Treatment Of Hearing Loss
ENT Faculty Associates specializes in the treatment of hearing loss and balance disorders. There are numerous factors that may contribute to and/or cause hearing loss. Obtaining an accurate diagnosis is the first step in determining if the etiology of the loss is a temporary or permanent condition. Depending upon the cause of the hearing loss, our specialists will create a treatment plan tailored to your needs.
Our team will thoroughly explain the options best suitable for your hearing needs. This may include non-surgical and surgical interventions. Non-surgical interventions may include wax removal, hearing aids, and treatment of ear infections.

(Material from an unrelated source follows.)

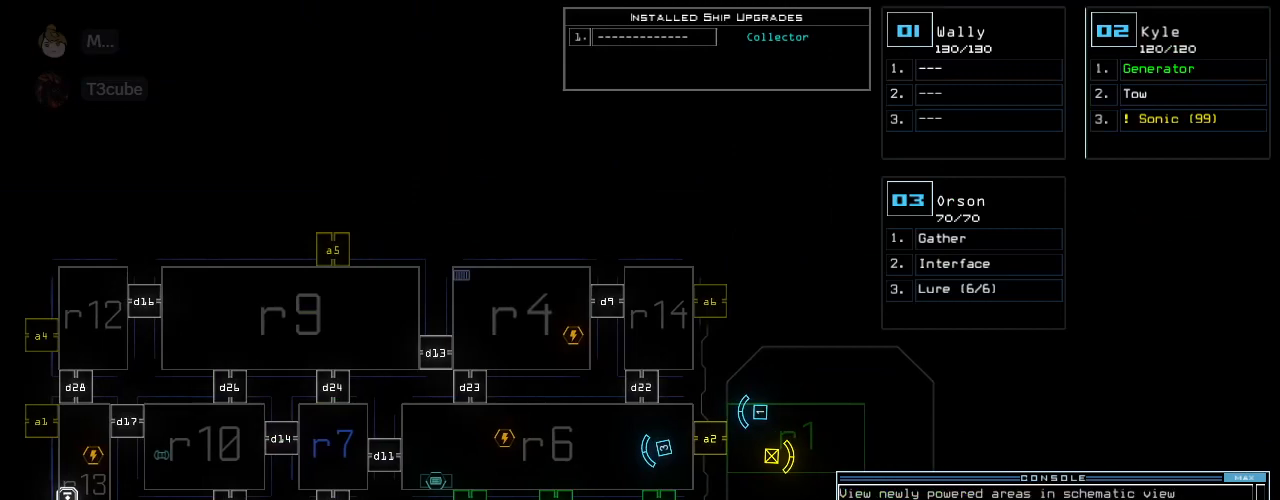
{"keys": [], "events": []}
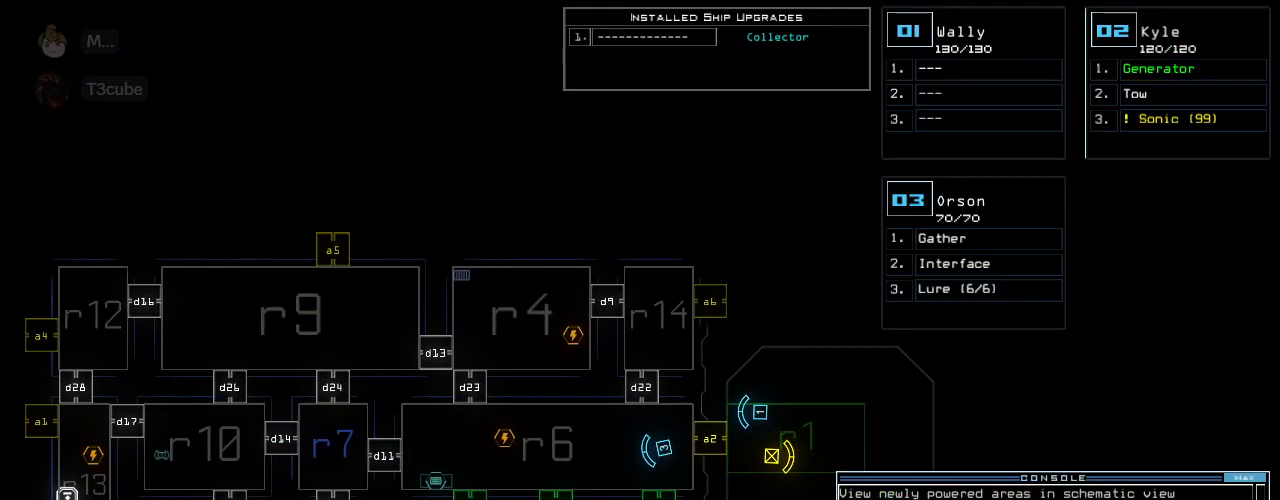
{"keys": [], "events": []}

Examples of surgical interventions for a temporary hearing loss, which sometimes can be reversed include repair of a torn (perforated) eardrum, reconstruction of the outer and/or middle ear, and removal of a cholesteatoma. Surgical treatments of more severe permanent hearing loss may include placement of a Cochlear Implant or Bone Anchored hearing aid. Your team of experts will determine which treatment option is best for you.